And then, we have the most – the newer treatments that are the pill form treatment. We call them BTK inhibitors, B as in Boy, T as in Tom, K, BTK inhibitors.

We use that for many other diseases as well, but we use them for Waldenstrom’s too. And we use them alone in most scenarios. Sometimes, we can combine them with rituximab, but the large experience is without rituximab. So, it’s just the pill. Nothing else. No injections or infusions. No risk of secondary bone marrow disease. No risk of neuropathy. But they are pills that you have to take every day, indefinitely.

So, in contrast with the other six-month treatments, duration treatments, these are treatments that tend to last for several years. And we do have some taking these pills sometimes for six, seven, eight years, and they continue on them because they do well, and their response is as good as chemotherapy. But it’s just with a pill that you need to take every day.
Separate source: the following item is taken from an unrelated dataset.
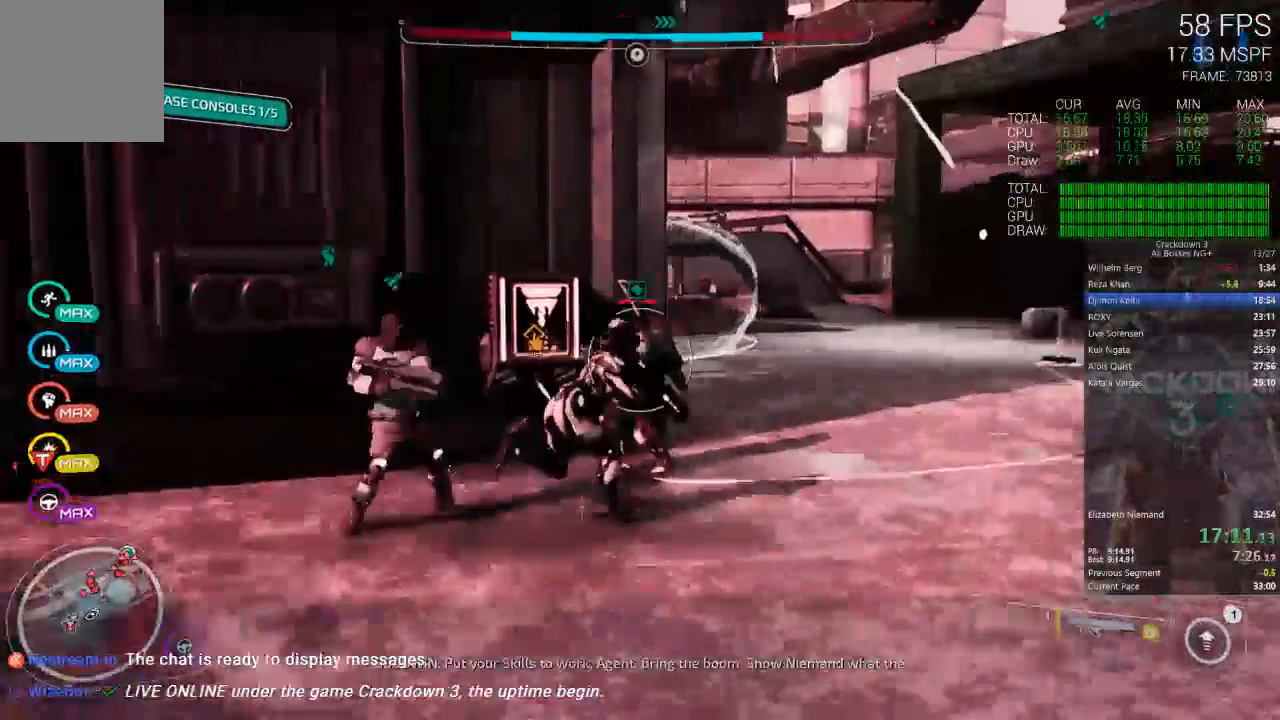
{"buttons": ["L1"], "left_stick": "left", "right_stick": "center", "events": [[133, "left_stick", "up"], [200, "left_stick", "up-left"], [300, "left_stick", "left"]]}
Now, these pills have a different set of side effects, and that includes sometimes some irregular heartbeats, some bleeding and bruising. We have a new pill just that we published on recently, a medication called venetoclax, with a V. Again, it’s a different mechanism of action. It’s a BCL-2 inhibitor. It doesn’t have any risk of arrhythmia or bleeding, but it can cause some issues with infections.

But maybe you can take two years of this treatment and not take it indefinitely. So, all these are treatments that we keep advancing, and we will continue running studies with new medications that hopefully have similar or higher efficacy with a better side effect profile.

Now, just to finalize, the last option that should always be in the mind of a patient is clinical trials, investigational agents that are not sometimes – some of them are approved already by the FDA.

Sometimes they’re not. But they are agents that either in the laboratory or in prior experience suggest that they might have efficacy on these patients.

And that’s another treatment option that could be considered in some scenarios.

Katherine:                  

Okay, excellent. Efficacy and many factors coming into play, obviously, when making a treatment decision. How do you decide which treatment is appropriate for a particular patient?

Dr. Castillo:               

Yeah, that’s a million-dollar question. And the reason that is the case is because when we think about other types of cancers, right, breast cancer and lung cancer, we do have these large studies with thousands of patients in which half of the group got one treatment; the other half got the other treatment. And we know that one treatment is better than other in this context of a randomized, large study. We don’t have a lot of that in Waldenstrom’s because it’s a rare disease. So, most of the studies that we do have are studies in which we have maybe 30, 40, 50 patients, 100 if we’re lucky, so comparisons between all these different treatments have not been done.

So, the chemotherapy, for example, versus the PI, there’s no study comparing that. The chemotherapy versus the BTK inhibitors, there’s no study comparing that. So, based on that, since there’s no comparison, we need to kind of understand the profile of the drug, you know. And you need to match that with the patient’s preferences.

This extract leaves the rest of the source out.